» DIRECTIONS FOR THIS TASK
A complete response lists each line of the data below that includes the word "ضریب".

═════ RECORD EXTRACTS

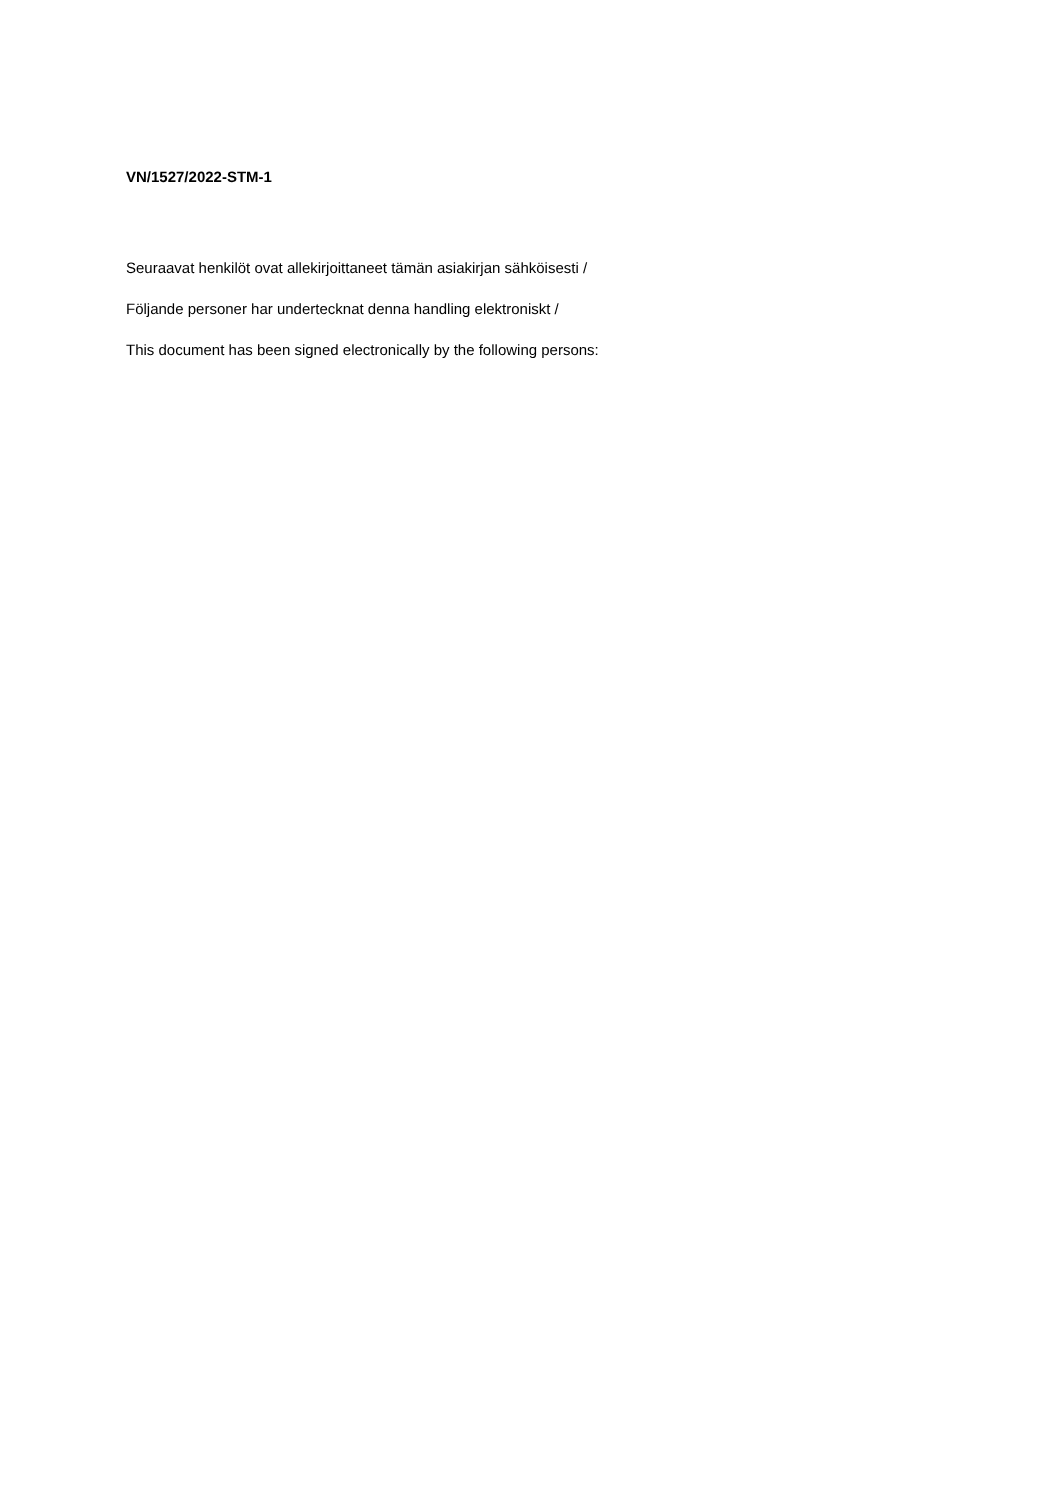VN/1527/2022-STM-1
Seuraavat henkilöt ovat allekirjoittaneet tämän asiakirjan sähköisesti /
Följande personer har undertecknat denna handling elektroniskt /
This document has been signed electronically by the following persons:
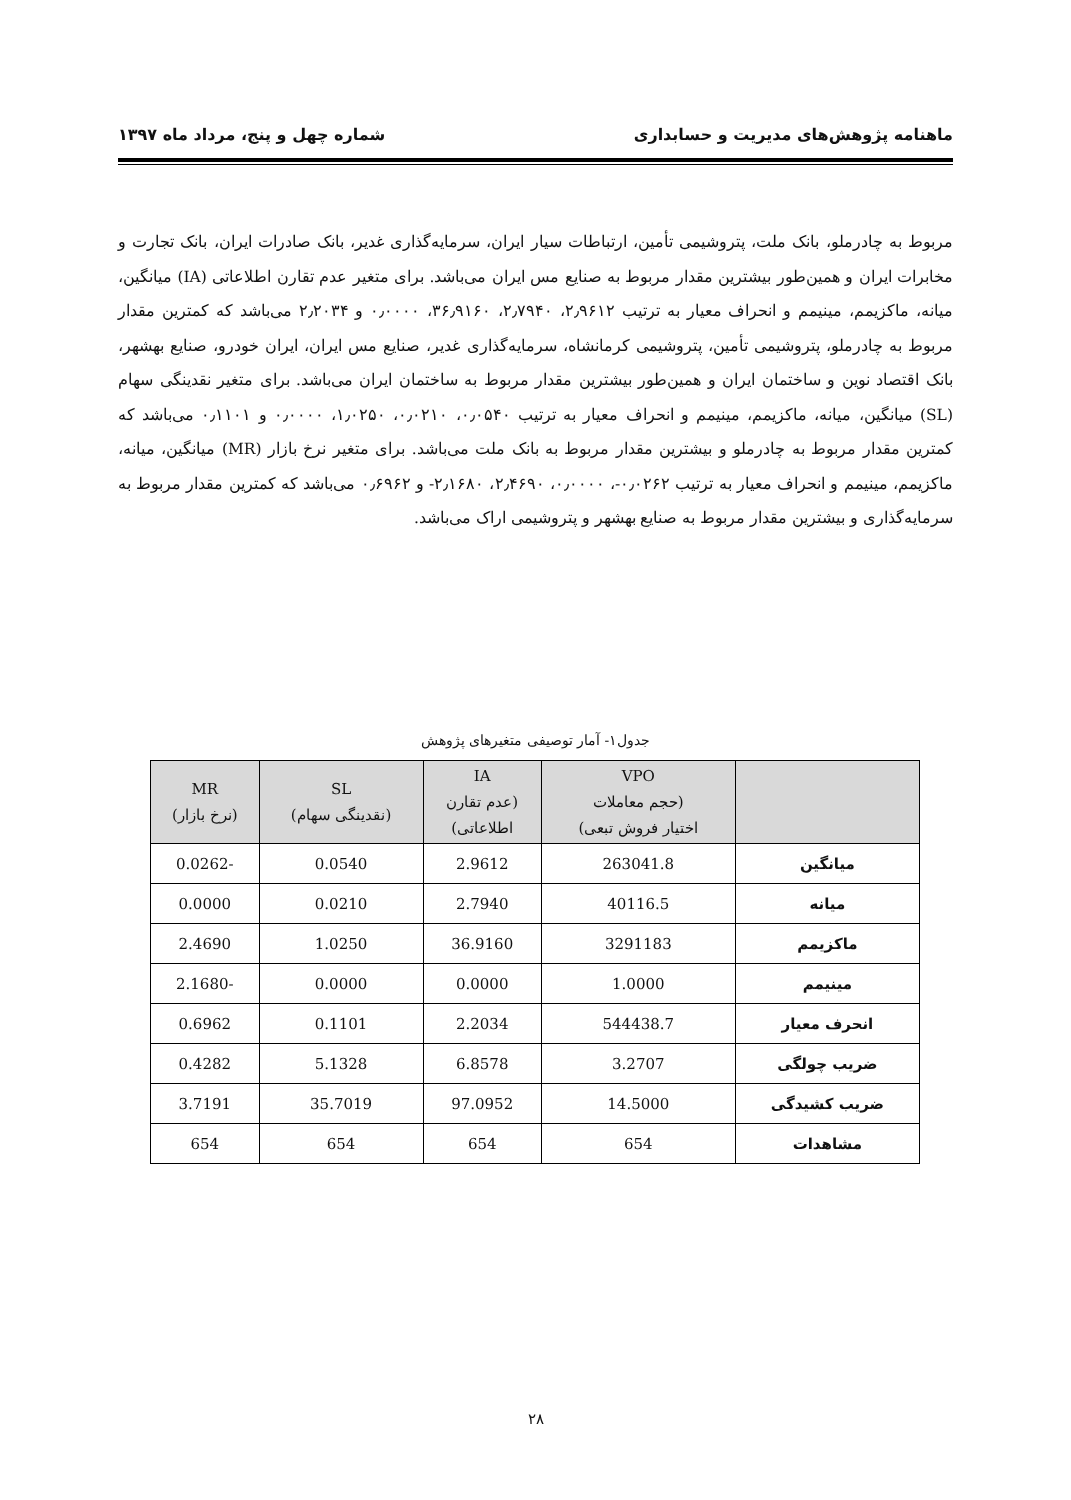ماهنامه پژوهش‌های مدیریت و حسابداری شماره چهل و پنج، مرداد ماه ۱۳۹۷
مربوط به چادرملو، بانک ملت، پتروشیمی تأمین، ارتباطات سیار ایران، سرمایه‌گذاری غدیر، بانک صادرات ایران، بانک تجارت و مخابرات ایران و همین‌طور بیشترین مقدار مربوط به صنایع مس ایران می‌باشد. برای متغیر عدم تقارن اطلاعاتی (IA) میانگین، میانه، ماکزیمم، مینیمم و انحراف معیار به ترتیب ۲٫۹۶۱۲، ۲٫۷۹۴۰، ۳۶٫۹۱۶۰، ۰٫۰۰۰۰ و ۲٫۲۰۳۴ می‌باشد که کمترین مقدار مربوط به چادرملو، پتروشیمی تأمین، پتروشیمی کرمانشاه، سرمایه‌گذاری غدیر، صنایع مس ایران، ایران خودرو، صنایع بهشهر، بانک اقتصاد نوین و ساختمان ایران و همین‌طور بیشترین مقدار مربوط به ساختمان ایران می‌باشد. برای متغیر نقدینگی سهام (SL) میانگین، میانه، ماکزیمم، مینیمم و انحراف معیار به ترتیب ۰٫۰۵۴۰، ۰٫۰۲۱۰، ۱٫۰۲۵۰، ۰٫۰۰۰۰ و ۰٫۱۱۰۱ می‌باشد که کمترین مقدار مربوط به چادرملو و بیشترین مقدار مربوط به بانک ملت می‌باشد. برای متغیر نرخ بازار (MR) میانگین، میانه، ماکزیمم، مینیمم و انحراف معیار به ترتیب ۰٫۰۲۶۲-، ۰٫۰۰۰۰، ۲٫۴۶۹۰، ۲٫۱۶۸۰- و ۰٫۶۹۶۲ می‌باشد که کمترین مقدار مربوط به سرمایه‌گذاری و بیشترین مقدار مربوط به صنایع بهشهر و پتروشیمی اراک می‌باشد.
جدول۱- آمار توصیفی متغیرهای پژوهش
| | VPO (حجم معاملات اختیار فروش تبعی) | IA (عدم تقارن اطلاعاتی) | SL (نقدینگی سهام) | MR (نرخ بازار) |
| --- | --- | --- | --- | --- |
| میانگین | 263041.8 | 2.9612 | 0.0540 | -0.0262 |
| میانه | 40116.5 | 2.7940 | 0.0210 | 0.0000 |
| ماکزیمم | 3291183 | 36.9160 | 1.0250 | 2.4690 |
| مینیمم | 1.0000 | 0.0000 | 0.0000 | -2.1680 |
| انحرف معیار | 544438.7 | 2.2034 | 0.1101 | 0.6962 |
| ضریب چولگی | 3.2707 | 6.8578 | 5.1328 | 0.4282 |
| ضریب کشیدگی | 14.5000 | 97.0952 | 35.7019 | 3.7191 |
| مشاهدات | 654 | 654 | 654 | 654 |
۲۸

══════════

» RESULT
| ضریب چولگی | 3.2707 | 6.8578 | 5.1328 | 0.4282 |
| ضریب کشیدگی | 14.5000 | 97.0952 | 35.7019 | 3.7191 |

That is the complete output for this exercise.